(Saved data entries)

===

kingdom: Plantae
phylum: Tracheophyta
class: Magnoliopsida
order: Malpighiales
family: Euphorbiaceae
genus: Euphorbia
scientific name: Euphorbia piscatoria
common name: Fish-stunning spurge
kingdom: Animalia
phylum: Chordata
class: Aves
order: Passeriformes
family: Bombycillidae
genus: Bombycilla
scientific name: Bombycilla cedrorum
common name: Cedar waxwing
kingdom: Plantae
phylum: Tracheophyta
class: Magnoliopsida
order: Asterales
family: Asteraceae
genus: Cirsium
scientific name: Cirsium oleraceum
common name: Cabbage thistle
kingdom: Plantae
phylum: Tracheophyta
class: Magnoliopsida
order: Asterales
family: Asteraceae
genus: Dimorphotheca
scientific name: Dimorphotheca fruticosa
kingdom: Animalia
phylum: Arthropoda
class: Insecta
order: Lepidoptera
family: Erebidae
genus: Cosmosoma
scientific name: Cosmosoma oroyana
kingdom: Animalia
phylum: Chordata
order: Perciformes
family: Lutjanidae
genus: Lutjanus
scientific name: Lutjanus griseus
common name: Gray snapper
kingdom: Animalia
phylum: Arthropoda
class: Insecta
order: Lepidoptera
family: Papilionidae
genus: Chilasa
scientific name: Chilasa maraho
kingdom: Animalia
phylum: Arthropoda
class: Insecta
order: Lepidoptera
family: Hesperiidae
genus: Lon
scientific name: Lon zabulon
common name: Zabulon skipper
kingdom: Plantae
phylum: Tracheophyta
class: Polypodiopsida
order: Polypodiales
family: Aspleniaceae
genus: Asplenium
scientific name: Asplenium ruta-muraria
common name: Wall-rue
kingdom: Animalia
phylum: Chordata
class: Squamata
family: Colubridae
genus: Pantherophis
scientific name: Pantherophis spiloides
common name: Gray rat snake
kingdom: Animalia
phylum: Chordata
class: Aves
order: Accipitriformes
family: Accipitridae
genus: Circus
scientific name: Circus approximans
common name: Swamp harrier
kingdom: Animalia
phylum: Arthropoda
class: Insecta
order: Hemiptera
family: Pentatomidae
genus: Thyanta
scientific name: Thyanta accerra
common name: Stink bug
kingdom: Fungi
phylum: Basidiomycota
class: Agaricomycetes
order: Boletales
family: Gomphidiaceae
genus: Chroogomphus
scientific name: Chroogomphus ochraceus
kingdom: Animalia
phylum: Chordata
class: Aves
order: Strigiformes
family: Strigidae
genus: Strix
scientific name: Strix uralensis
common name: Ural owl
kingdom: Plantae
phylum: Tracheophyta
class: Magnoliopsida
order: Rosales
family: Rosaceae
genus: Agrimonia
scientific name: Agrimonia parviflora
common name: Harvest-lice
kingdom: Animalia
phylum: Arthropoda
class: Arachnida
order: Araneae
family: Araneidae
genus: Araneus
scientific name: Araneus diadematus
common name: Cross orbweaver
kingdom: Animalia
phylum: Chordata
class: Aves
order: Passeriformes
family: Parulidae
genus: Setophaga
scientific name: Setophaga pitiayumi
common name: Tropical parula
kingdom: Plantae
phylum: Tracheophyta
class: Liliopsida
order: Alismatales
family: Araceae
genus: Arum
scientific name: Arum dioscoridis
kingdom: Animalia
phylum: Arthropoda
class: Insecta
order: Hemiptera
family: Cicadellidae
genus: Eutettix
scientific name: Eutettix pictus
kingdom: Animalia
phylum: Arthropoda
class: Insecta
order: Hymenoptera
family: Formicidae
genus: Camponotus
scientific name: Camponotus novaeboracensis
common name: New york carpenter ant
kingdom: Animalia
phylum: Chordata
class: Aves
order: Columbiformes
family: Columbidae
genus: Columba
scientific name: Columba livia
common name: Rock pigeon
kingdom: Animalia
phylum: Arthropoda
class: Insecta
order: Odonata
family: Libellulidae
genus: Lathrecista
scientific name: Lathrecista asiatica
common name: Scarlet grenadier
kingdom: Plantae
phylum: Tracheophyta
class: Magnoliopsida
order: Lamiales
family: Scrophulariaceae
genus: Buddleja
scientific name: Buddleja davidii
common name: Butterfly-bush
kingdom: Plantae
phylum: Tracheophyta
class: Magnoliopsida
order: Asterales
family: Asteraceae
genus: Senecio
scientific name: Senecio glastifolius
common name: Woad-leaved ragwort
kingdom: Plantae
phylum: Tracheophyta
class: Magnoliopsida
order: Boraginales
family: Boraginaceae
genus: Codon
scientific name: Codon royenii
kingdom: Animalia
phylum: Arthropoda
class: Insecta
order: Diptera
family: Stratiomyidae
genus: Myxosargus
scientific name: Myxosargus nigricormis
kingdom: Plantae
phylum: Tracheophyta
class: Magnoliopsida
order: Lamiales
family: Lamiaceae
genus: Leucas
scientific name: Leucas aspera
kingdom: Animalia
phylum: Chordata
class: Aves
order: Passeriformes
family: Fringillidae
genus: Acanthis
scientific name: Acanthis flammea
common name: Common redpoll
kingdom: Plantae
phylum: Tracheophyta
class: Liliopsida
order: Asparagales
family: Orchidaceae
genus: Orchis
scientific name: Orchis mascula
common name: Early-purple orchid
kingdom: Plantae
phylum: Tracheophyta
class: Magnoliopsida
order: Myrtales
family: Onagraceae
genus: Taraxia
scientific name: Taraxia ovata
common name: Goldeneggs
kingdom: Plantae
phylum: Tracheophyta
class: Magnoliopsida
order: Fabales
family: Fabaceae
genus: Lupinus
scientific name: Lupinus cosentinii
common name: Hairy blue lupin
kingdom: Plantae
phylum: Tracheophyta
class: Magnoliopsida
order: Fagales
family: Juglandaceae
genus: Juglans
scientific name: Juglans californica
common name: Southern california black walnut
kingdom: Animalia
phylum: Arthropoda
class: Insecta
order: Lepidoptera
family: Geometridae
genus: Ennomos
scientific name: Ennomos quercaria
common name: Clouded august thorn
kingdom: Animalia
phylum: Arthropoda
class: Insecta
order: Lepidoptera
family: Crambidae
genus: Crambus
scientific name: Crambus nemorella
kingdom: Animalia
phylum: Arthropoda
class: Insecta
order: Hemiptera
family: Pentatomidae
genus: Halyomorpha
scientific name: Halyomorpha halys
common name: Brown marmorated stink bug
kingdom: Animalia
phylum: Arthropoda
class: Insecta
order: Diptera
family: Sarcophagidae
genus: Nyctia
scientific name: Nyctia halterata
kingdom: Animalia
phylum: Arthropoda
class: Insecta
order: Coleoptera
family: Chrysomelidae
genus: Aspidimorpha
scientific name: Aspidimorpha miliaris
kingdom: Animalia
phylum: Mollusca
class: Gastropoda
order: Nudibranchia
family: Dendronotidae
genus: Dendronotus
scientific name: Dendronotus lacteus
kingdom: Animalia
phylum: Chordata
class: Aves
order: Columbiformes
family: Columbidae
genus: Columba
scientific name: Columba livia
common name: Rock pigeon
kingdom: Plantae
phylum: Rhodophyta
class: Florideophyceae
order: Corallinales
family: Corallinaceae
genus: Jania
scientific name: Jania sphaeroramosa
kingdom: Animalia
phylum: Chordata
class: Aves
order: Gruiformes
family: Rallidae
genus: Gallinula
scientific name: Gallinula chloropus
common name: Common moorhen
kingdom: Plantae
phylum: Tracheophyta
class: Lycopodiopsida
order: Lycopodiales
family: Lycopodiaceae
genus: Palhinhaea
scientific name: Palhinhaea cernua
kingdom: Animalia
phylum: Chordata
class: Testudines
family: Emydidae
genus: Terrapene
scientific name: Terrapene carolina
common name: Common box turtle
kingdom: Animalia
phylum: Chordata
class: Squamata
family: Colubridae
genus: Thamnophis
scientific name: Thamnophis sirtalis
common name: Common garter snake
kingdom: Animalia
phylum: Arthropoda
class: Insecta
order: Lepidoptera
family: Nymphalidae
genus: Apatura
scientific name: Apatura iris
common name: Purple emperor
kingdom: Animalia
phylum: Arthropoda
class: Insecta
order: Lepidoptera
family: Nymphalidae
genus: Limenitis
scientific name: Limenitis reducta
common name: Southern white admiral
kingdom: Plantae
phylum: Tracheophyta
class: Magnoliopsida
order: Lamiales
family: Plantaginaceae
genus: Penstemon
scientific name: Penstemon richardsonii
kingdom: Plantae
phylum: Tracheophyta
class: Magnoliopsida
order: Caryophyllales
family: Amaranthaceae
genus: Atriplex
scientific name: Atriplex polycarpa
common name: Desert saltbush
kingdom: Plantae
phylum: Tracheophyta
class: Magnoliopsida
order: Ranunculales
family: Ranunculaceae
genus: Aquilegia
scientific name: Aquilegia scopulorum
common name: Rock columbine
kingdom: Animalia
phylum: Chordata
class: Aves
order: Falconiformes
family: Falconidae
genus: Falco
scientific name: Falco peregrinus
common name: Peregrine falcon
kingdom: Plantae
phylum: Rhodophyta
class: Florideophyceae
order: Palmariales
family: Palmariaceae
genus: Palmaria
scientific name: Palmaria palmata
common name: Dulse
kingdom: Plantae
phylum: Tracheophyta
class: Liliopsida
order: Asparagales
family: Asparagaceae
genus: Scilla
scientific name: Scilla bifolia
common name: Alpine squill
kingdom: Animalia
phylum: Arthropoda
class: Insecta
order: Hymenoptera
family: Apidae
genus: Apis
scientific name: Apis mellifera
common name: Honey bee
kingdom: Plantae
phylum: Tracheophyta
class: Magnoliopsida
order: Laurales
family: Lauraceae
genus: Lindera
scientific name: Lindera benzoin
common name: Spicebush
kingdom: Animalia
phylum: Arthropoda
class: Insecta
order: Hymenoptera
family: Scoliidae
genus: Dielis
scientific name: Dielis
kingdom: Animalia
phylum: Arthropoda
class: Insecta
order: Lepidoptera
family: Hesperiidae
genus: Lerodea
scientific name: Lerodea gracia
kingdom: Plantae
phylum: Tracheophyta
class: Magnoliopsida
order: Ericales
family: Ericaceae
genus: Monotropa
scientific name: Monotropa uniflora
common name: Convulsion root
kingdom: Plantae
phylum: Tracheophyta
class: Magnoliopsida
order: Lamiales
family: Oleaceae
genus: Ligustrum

===

■ Directive: Lay out the lines from the one with "scientific name: Juglans californica" up to and including the one with "common name: Clouded august thorn" as a Markdown table. Use a Row column for the row number and a Line column for the line, and leave out any blank lines.

■ Task solution:
| Row | Line |
|---|---|
| 1 | scientific name: Juglans californica |
| 2 | common name: Southern california black walnut |
| 3 | kingdom: Animalia |
| 4 | phylum: Arthropoda |
| 5 | class: Insecta |
| 6 | order: Lepidoptera |
| 7 | family: Geometridae |
| 8 | genus: Ennomos |
| 9 | scientific name: Ennomos quercaria |
| 10 | common name: Clouded august thorn |